Pandemi, sadece markalar için değil insanlar için de değerimizi ve anlamımızı sorgulamak için bir fırsat… Sakichi Toyoda’nın 1800’lü yılların sonunda ortaya attığı “5 Whys” yani “5 kere Neden” teorisi vardır. Hadi 5 olmasın ama 3 kere “Neden?” diye sormak için iyi bir zaman… Yine bir izolasyon konuşmasında saygı değer hocam Haluk Mesci, zamanında Leo Burnett bölge başkanı Kerry Rubie’nin bir sözünden bahsetti: İyi reklam hayatta kalacak.

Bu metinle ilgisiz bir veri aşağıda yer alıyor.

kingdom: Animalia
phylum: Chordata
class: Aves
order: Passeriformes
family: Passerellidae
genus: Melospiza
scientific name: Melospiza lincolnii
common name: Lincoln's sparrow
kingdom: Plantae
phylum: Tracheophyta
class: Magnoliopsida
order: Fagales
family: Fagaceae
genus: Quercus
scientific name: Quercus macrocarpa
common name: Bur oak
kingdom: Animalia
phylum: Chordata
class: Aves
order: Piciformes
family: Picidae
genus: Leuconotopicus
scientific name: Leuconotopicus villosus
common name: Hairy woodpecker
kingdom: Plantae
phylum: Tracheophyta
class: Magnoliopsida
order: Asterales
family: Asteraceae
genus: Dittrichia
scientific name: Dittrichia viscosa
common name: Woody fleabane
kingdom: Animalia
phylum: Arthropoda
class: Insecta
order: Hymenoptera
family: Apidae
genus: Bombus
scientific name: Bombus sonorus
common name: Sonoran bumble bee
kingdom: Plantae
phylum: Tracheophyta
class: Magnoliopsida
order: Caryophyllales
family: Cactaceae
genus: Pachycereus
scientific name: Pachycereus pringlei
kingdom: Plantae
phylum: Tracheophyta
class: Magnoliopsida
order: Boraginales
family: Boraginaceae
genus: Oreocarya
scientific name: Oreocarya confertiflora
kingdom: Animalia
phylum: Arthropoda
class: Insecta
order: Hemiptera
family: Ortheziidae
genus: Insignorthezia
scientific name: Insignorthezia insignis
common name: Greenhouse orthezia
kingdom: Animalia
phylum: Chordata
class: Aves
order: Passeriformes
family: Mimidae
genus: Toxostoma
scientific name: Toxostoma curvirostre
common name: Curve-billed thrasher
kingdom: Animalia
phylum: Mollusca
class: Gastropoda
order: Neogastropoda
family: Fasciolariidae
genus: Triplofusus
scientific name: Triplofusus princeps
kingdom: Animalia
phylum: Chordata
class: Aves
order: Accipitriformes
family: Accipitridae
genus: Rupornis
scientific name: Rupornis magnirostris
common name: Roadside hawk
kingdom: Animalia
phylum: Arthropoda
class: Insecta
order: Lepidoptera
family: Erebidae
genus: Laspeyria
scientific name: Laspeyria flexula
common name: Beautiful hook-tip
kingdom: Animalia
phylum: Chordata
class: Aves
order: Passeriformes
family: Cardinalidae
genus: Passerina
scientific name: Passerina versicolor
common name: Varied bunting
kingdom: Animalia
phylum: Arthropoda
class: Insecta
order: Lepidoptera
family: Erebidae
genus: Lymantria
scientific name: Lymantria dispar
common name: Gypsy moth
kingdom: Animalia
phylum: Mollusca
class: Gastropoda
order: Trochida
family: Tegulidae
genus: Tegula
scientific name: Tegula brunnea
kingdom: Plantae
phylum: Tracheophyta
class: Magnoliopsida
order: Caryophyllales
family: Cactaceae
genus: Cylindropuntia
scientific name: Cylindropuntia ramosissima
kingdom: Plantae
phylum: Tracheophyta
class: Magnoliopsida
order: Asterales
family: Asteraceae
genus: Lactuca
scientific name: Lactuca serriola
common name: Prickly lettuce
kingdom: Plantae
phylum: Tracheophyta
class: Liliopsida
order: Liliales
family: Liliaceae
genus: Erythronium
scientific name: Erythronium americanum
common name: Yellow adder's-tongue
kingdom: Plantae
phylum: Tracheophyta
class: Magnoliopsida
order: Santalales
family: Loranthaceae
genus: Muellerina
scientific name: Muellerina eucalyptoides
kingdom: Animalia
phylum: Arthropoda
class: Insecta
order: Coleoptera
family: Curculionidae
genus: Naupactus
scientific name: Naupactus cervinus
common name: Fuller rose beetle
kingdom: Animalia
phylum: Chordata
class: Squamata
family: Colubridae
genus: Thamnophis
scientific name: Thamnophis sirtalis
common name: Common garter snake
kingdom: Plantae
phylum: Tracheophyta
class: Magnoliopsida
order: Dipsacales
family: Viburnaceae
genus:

Ve bizi biraz daha insan yapacak. Süreçten hepimiz biraz daha insan olarak, daha insanı anlayarak, daha insanı odağımıza alarak çıkabilirsek, yaratıcılığımızın başka bir değer kazanacağına eminim.
Hayatta kal
Burada doğrudan sana seslenmek isterim reklamcı ya da pazarlamacı arkadaşım. İşten çok bahsettik, biraz da senden bahsedelim. Sen önemlisin. Şu anda aslına bakarsan senden önemli hiçbir şey yok. Aklına, ruhuna, vücuduna iyi bak. Kötü haberler seni üzüyor olabilir, kaygılanıyor, korkuyor olabilirsin. Hepimiz öyleyiz. Buna rağmen çalışmak ve üretmek zor geliyor olabilir. Normal. Ajanslar olarak da bireyler olarak da bu süreci sağ salim atlatmak için ne gerekiyorsa onu yapacağız.
- Ateş etmeyin! Ben Polonyalıyım!
- O lanet Alman paltosunu neden giyiyorsun?
- Üşüyorum.
Üretmek bence en iyi rehabilitasyon… İyi hikayeler bizi biraz daha insan yapacak. Ve yıllar geçip gidince, yeni nesillere anlatacak hikayelerimiz olacak.